Ausgewählter Text -
+===+

Wednesday, May 17, 2006

Beispiele materialistischen Konstruktivismus' I: das Dispositiv

Was ist ein Dispositiv?


Definition: „Es ist zunächst ein Durcheinander, ein multilineares Ensemble“, „Es ist zusammengesetzt aus Linien verschiedener Natur.“

Diese Linien im Dispositiv umringen oder umgeben nicht etwa Systeme, deren jedes für sich homogen wäre: das Objekt, die Sprache usw.,

stattdessen:

- sie folgen Richtungsvorgaben,

- zeichnen Vorgänge nach,

- Linien sind stets im Ungleichgewicht

- Sie nähern sich mal an und entfernen sich voneinander


Linien sind in sich gebrochen und unterliegen damit Richtungsänderungen unterworfen
und Linien verzweigen und gabeln sich und sind damit Abweichungen unterworfen.

Sichtbare Objekte, formulierte Aussagen, ausgeübte Kräfte und positionierte Subjekte sind Vektoren und Tensoren.

- Es gibt drei große Instanzen: Wissen, Macht und Subjektivität. Diese Linien sind nicht universal, sondern historisch kontingent.

+===+

Datensätze -
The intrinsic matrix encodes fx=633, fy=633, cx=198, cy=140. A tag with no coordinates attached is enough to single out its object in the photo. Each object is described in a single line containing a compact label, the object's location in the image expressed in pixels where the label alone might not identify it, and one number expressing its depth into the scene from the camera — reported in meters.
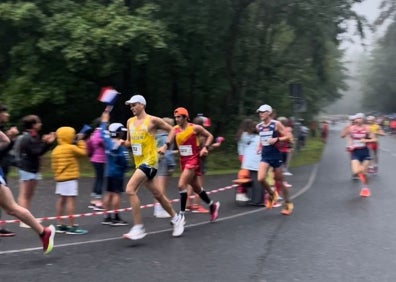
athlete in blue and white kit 10.70
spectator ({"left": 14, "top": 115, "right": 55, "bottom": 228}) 9.04
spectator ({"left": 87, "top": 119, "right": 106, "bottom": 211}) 11.23
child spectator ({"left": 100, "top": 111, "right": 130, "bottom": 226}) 9.72
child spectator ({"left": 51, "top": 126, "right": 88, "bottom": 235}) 8.98
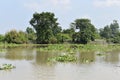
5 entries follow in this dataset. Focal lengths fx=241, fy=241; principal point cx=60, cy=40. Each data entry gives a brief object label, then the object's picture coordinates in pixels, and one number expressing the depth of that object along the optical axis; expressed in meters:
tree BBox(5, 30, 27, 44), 45.90
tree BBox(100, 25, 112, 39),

+===+

Aufgaben -
[A] Gib aus dem Text zum Dispositiv alles von „Linien sind in“ bis hinunter zu „damit Abweichungen unterworfen.“ wortgetreu wieder.
[B] Fasse den Absatz des Textes zum Dispositiv, der mit „Es gibt drei große Instanzen“ beginnt, als knappe Stichpunktliste zusammen.
Stütze dich ausschließlich auf den Text zum Dispositiv.

Antworten -
[A]
Linien sind in sich gebrochen und unterliegen damit Richtungsänderungen unterworfen
und Linien verzweigen und gabeln sich und sind damit Abweichungen unterworfen.

[B]
- Drei große Instanzen: Wissen, Macht, Subjektivität
- Diese Linien: nicht universal, sondern historisch kontingent